*** SOURCE DATA Section Begins ***

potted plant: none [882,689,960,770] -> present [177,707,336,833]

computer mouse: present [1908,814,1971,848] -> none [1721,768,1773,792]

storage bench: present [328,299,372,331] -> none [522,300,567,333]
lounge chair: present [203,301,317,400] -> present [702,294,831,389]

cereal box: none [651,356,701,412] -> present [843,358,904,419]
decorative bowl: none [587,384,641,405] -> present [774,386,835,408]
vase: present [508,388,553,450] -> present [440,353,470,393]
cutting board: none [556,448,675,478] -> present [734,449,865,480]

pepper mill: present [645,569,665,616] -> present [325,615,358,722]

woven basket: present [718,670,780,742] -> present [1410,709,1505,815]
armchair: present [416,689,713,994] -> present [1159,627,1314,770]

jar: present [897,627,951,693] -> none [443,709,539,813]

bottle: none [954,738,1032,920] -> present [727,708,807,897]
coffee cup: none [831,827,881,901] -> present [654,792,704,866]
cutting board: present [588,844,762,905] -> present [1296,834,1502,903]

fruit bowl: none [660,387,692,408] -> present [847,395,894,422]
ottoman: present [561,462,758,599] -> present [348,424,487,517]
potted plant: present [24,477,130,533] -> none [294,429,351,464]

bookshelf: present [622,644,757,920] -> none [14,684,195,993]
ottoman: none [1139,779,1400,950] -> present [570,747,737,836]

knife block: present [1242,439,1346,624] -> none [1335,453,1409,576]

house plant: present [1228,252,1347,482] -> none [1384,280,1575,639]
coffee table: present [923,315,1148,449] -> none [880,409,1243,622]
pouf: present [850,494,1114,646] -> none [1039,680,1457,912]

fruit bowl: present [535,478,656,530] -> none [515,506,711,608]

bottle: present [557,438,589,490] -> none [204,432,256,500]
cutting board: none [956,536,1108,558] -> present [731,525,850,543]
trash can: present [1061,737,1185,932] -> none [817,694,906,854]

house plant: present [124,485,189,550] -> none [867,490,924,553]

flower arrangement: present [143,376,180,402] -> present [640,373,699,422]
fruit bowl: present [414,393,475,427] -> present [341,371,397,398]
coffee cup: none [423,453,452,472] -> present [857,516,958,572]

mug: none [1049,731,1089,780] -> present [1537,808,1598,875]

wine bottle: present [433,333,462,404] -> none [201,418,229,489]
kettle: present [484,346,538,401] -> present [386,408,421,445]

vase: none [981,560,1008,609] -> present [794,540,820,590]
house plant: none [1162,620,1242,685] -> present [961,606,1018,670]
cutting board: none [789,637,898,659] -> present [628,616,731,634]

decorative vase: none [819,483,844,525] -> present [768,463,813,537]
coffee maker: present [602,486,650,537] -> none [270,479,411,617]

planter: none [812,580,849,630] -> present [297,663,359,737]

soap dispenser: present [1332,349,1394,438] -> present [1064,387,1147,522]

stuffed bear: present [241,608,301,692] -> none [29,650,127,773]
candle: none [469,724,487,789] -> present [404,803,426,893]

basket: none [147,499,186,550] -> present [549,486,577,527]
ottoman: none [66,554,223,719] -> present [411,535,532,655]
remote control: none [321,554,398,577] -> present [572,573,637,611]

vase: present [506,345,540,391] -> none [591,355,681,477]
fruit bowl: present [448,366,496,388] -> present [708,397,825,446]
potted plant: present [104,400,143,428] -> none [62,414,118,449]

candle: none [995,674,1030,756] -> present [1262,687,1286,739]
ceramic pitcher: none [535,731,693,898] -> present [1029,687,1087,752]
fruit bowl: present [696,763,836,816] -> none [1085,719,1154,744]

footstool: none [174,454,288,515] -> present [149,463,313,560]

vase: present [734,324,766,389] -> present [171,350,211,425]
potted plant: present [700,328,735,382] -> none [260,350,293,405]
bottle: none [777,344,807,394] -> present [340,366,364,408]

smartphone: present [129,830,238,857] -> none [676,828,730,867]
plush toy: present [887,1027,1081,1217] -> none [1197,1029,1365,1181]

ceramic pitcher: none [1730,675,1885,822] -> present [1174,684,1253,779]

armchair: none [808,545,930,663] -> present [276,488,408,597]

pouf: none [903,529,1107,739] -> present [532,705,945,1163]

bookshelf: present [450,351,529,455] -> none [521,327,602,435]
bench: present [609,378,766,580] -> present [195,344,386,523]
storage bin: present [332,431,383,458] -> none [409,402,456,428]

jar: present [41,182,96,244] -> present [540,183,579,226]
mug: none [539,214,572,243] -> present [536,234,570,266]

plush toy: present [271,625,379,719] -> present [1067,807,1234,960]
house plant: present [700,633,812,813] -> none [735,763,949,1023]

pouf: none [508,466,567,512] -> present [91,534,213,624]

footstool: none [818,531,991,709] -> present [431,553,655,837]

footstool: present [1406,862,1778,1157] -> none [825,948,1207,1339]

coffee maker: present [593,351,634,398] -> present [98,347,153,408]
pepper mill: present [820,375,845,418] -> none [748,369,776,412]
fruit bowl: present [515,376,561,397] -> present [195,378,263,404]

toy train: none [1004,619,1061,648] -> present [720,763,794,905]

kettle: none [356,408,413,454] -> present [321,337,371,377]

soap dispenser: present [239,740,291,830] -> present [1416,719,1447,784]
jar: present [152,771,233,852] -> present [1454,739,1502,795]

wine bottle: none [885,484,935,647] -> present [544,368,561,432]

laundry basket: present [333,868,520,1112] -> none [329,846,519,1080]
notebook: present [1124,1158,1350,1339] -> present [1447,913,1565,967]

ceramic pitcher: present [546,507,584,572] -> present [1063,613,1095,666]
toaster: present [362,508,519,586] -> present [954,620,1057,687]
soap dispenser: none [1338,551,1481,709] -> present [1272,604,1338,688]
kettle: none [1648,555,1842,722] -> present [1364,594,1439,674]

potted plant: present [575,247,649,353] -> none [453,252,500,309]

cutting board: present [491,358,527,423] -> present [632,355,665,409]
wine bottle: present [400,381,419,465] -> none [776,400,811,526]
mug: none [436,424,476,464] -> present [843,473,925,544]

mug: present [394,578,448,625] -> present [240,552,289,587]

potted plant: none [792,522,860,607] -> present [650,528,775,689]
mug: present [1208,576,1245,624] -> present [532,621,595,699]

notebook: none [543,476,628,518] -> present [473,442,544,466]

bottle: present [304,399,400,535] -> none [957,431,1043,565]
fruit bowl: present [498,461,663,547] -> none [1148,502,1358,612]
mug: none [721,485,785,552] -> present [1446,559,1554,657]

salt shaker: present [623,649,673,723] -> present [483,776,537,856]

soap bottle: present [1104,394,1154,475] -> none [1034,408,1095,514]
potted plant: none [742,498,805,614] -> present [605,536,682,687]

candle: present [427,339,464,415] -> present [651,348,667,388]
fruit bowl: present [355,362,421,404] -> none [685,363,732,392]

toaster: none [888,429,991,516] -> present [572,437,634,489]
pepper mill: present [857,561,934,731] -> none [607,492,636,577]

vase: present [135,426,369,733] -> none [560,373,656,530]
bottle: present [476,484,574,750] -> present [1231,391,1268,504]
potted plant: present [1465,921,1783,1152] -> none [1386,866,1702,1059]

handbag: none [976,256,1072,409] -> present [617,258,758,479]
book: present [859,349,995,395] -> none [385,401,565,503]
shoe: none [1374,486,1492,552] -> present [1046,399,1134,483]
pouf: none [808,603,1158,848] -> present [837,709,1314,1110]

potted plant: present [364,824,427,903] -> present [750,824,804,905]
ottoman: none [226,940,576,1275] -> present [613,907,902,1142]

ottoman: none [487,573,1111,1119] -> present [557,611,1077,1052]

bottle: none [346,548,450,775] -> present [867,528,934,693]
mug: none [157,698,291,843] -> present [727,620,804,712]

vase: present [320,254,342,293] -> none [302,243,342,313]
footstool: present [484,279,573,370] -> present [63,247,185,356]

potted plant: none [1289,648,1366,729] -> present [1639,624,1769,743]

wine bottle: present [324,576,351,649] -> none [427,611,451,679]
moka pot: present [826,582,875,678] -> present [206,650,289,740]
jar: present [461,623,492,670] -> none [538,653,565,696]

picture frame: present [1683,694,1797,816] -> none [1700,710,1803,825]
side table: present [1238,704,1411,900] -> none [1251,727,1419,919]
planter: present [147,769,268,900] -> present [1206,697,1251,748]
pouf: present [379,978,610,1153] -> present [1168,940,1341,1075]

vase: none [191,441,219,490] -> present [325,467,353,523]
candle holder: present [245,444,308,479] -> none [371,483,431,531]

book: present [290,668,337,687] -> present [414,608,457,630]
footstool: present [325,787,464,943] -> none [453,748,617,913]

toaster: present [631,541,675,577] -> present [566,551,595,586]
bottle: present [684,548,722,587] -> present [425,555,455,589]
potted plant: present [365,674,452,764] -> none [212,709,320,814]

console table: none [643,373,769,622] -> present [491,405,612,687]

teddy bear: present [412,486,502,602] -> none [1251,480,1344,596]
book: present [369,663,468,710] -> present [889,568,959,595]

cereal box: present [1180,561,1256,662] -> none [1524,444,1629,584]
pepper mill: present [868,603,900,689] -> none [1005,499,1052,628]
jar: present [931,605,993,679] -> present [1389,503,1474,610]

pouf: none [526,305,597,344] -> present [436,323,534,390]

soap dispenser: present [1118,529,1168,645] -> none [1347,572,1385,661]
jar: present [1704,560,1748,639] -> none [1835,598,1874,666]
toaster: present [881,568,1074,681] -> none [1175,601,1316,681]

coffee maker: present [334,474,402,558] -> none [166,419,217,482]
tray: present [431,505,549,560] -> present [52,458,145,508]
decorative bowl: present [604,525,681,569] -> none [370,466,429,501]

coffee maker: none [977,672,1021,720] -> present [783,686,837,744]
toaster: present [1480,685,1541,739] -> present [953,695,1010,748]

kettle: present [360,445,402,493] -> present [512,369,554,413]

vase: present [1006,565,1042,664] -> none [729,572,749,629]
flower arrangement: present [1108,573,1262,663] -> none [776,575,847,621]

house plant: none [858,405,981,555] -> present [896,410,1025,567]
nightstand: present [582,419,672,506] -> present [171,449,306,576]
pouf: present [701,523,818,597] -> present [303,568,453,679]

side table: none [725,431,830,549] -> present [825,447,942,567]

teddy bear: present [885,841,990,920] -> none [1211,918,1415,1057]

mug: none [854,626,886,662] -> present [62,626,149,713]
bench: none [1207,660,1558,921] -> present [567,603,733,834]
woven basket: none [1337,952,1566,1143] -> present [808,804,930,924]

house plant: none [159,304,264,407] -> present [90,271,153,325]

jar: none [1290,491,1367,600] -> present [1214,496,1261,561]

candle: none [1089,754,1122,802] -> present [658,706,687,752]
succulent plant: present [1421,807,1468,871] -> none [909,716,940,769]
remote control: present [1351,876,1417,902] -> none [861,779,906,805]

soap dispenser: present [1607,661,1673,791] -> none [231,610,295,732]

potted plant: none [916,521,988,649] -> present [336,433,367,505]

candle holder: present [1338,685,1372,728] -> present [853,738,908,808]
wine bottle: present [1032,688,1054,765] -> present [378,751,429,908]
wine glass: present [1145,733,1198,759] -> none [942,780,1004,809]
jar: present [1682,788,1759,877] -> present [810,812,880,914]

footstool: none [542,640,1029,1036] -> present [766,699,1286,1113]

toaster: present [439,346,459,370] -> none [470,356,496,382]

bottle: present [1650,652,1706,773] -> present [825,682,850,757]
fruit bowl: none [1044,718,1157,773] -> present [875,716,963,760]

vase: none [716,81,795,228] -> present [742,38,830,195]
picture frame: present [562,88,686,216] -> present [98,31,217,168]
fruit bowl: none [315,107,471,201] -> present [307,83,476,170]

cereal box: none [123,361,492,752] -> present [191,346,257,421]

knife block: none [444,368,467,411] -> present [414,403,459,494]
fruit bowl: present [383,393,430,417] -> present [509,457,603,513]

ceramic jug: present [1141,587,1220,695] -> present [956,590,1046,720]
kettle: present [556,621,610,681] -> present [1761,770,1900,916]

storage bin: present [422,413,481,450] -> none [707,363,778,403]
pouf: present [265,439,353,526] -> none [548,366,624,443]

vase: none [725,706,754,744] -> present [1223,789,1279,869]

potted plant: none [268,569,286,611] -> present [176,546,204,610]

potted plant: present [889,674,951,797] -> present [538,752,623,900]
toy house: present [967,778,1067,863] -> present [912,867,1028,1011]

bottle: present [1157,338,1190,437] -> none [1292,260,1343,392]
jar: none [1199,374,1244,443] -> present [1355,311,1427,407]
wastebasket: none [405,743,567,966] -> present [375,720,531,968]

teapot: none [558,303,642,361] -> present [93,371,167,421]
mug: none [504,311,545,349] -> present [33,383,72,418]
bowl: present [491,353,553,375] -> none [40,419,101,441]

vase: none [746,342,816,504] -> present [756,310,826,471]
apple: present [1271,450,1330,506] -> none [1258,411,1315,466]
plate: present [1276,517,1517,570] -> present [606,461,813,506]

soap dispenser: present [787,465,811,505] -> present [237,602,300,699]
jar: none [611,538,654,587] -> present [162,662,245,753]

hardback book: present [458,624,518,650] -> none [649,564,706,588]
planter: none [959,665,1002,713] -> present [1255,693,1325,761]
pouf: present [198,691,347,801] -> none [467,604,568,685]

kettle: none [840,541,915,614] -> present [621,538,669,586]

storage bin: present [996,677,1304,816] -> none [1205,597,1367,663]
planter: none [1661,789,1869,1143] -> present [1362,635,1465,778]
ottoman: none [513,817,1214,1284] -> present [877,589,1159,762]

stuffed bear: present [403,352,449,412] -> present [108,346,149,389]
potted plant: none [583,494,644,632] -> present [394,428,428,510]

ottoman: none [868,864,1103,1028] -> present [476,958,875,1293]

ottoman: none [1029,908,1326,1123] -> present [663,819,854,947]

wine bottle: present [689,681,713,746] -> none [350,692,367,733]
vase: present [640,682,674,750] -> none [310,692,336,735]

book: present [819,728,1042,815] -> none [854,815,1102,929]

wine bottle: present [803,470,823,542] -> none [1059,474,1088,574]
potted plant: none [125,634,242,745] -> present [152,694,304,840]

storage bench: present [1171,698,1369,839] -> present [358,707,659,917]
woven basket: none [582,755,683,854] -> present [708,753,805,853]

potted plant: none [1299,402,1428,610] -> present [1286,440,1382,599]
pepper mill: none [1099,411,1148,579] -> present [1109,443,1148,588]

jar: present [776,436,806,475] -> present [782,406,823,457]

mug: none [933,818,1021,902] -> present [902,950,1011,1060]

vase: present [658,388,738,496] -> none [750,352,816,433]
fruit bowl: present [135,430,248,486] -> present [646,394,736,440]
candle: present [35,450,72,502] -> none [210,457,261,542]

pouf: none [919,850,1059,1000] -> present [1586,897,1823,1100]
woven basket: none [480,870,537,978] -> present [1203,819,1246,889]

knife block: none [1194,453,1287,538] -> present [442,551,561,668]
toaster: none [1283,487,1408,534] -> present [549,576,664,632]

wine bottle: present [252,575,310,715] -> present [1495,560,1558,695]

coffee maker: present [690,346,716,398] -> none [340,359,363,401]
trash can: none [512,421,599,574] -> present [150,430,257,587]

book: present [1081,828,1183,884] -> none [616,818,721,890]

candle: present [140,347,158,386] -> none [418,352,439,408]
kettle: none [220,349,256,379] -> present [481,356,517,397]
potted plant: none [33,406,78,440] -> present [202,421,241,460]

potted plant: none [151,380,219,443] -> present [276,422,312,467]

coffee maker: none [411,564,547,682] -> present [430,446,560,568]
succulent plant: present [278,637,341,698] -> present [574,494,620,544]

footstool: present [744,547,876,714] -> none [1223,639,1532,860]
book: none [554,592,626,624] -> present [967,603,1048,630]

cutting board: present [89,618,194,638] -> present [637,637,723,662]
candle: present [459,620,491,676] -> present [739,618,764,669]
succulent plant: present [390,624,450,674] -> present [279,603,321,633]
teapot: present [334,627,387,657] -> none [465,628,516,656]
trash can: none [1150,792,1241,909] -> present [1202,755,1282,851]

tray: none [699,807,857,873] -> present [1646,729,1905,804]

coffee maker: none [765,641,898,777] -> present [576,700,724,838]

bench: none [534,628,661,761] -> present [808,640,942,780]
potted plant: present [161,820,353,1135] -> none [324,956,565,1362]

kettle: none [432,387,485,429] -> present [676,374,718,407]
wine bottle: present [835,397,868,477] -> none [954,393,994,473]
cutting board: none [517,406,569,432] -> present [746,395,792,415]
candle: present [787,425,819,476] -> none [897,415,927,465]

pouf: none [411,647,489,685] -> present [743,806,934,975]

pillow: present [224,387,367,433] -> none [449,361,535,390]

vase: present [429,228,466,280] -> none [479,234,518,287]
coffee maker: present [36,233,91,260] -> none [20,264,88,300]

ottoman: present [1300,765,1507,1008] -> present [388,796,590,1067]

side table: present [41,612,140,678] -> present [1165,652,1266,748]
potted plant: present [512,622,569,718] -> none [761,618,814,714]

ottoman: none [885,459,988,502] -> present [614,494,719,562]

*** SOURCE DATA Section Ends ***

_WHAT YOU ARE ASKED TO DO:_
The reply should hold only the lines from the top of the records through the line that has "pepper mill: present [645,569,665,616]", each one exact.

_RESPONSE TO THIS TASK:_
potted plant: none [882,689,960,770] -> present [177,707,336,833]

computer mouse: present [1908,814,1971,848] -> none [1721,768,1773,792]

storage bench: present [328,299,372,331] -> none [522,300,567,333]
lounge chair: present [203,301,317,400] -> present [702,294,831,389]

cereal box: none [651,356,701,412] -> present [843,358,904,419]
decorative bowl: none [587,384,641,405] -> present [774,386,835,408]
vase: present [508,388,553,450] -> present [440,353,470,393]
cutting board: none [556,448,675,478] -> present [734,449,865,480]

pepper mill: present [645,569,665,616] -> present [325,615,358,722]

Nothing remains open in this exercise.